My father came to visit us in Kenya, where I was working for Reuters. He’d heard there was a fly-tying factory in Nairobi, and we visited it and ordered boxes of patterns so he could use them in England, where he was fishing the River Rother in Sussex. The names fired my excitement as much as the possibility of going fishing in Kenya. Royal Coachman, Watson’s Fancy, Prince, Peter Ross.
So I bought myself a fly rod on my next leave visit to England, and went fishing in Kenya as soon as I got back. I found the river Gatamayu through a friend. and went there and met an elderly Kikuyu fish scout called James Muchiri Kimotho, who was to change my life. He taught me how to fish, just as he had taught dozens of people to fish since and before Kenya’s independence. He was employed by the government to watch over this little river an hour’s drive from Nairobi. I became friends with him and his family and we explored many, many rivers in Kenya over the period of his life, which ended peacefully in 2011. He was 83 years old.

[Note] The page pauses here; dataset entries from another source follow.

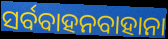
ସର୍ବବାହନବାହାନା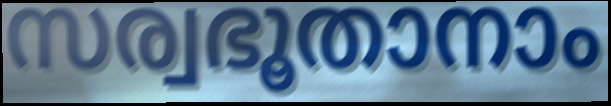
സര്വഭൂതാനാം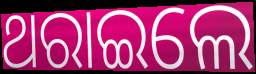
ଥରାଇଲେ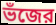
ভঁজের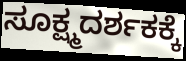
ಸೂಕ್ಷ್ಮದರ್ಶಕಕ್ಕೆ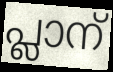
പ്ലാന്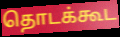
தொடக்கூட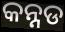
କନ୍ନଡ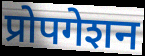
प्रोपगेशनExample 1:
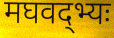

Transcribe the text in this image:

मघवद्भ्यः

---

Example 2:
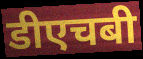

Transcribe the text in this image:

डीएचबी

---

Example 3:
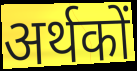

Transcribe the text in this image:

अर्थकों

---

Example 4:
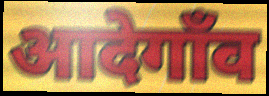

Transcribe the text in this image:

आदेगाँव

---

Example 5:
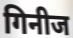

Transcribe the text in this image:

गिनीजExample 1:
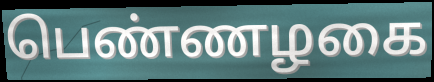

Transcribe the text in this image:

பெண்ணழகை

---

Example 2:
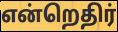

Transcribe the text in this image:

என்றெதிர்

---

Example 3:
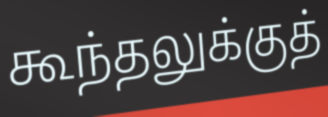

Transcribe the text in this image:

கூந்தலுக்குத்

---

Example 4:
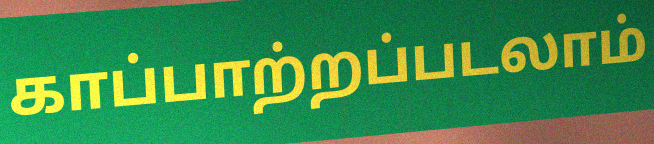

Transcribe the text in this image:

காப்பாற்றப்படலாம்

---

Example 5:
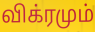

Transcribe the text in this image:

விக்ரமும்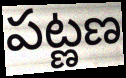
పట్ణణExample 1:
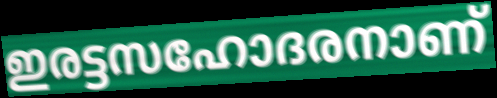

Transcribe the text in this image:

ഇരട്ടസഹോദരനാണ്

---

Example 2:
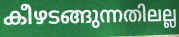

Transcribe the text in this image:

കീഴടങ്ങുന്നതിലല്ല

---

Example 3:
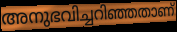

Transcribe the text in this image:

അനുഭവിച്ചറിഞ്ഞതാണ്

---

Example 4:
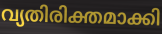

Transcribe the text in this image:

വ്യതിരിക്തമാക്കി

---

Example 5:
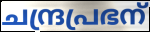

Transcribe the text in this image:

ചന്ദ്രപ്രഭന്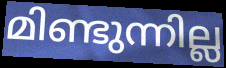
മിണ്ടുന്നില്ല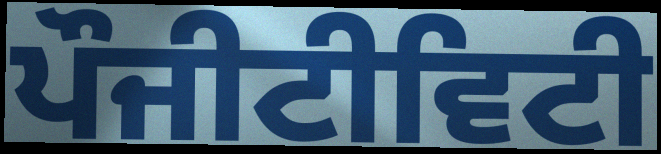
ਪੌਜੀਟੀਵਿਟੀ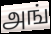
அங்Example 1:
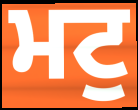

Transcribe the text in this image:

ਮਟੁ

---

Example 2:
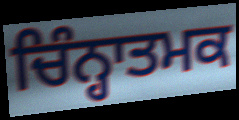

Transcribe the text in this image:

ਚਿੰਨ੍ਹਾਤਮਕ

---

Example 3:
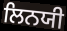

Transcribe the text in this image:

ਲਿਨਯੀ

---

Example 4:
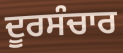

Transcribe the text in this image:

ਦੂਰਸੰਚਾਰ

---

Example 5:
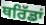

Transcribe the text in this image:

ਥਰਿੱਡਾਂ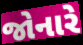
જોનારેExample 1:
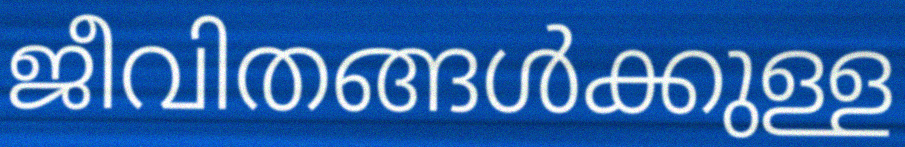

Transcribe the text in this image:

ജീവിതങ്ങൾക്കുള്ള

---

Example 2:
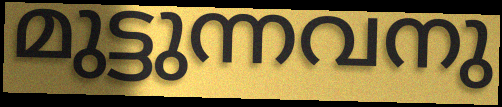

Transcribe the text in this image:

മുട്ടുന്നവനു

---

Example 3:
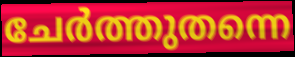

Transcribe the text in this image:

ചേർത്തുതന്നെ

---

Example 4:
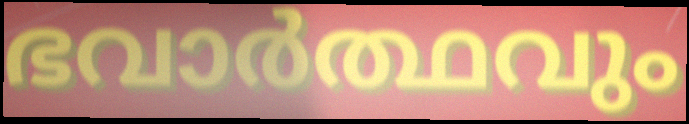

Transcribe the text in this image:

ഭവാർത്ഥവും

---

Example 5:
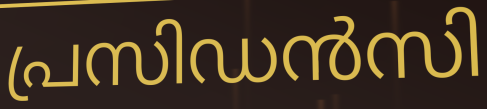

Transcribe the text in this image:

പ്രസിഡൻസി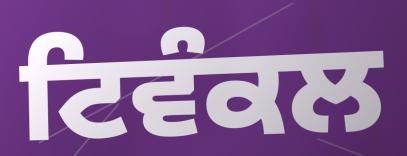
ਟਿਵੰਕਲ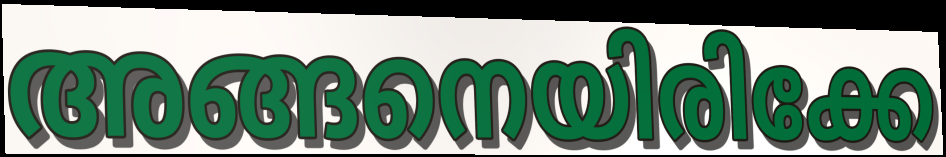
അങ്ങനെയിരിക്കേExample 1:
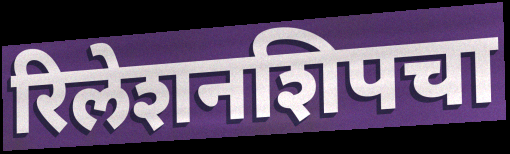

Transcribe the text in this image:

रिलेशनशिपचा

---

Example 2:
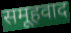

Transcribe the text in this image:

This picture shows my first two Kenyan trout, beautiful brownies caught in a little waterfall where the river runs through tea and maize. And I brought them home and posed for this picture with my daughter Delia, wearing an Ethiopian dress I had bought for her in Addis Ababa. It was a very special day, made sadly more memorable by the fact that a visitor that day drove over my new rod and broke it for good. It was to be a long time before I fished in Kenya again.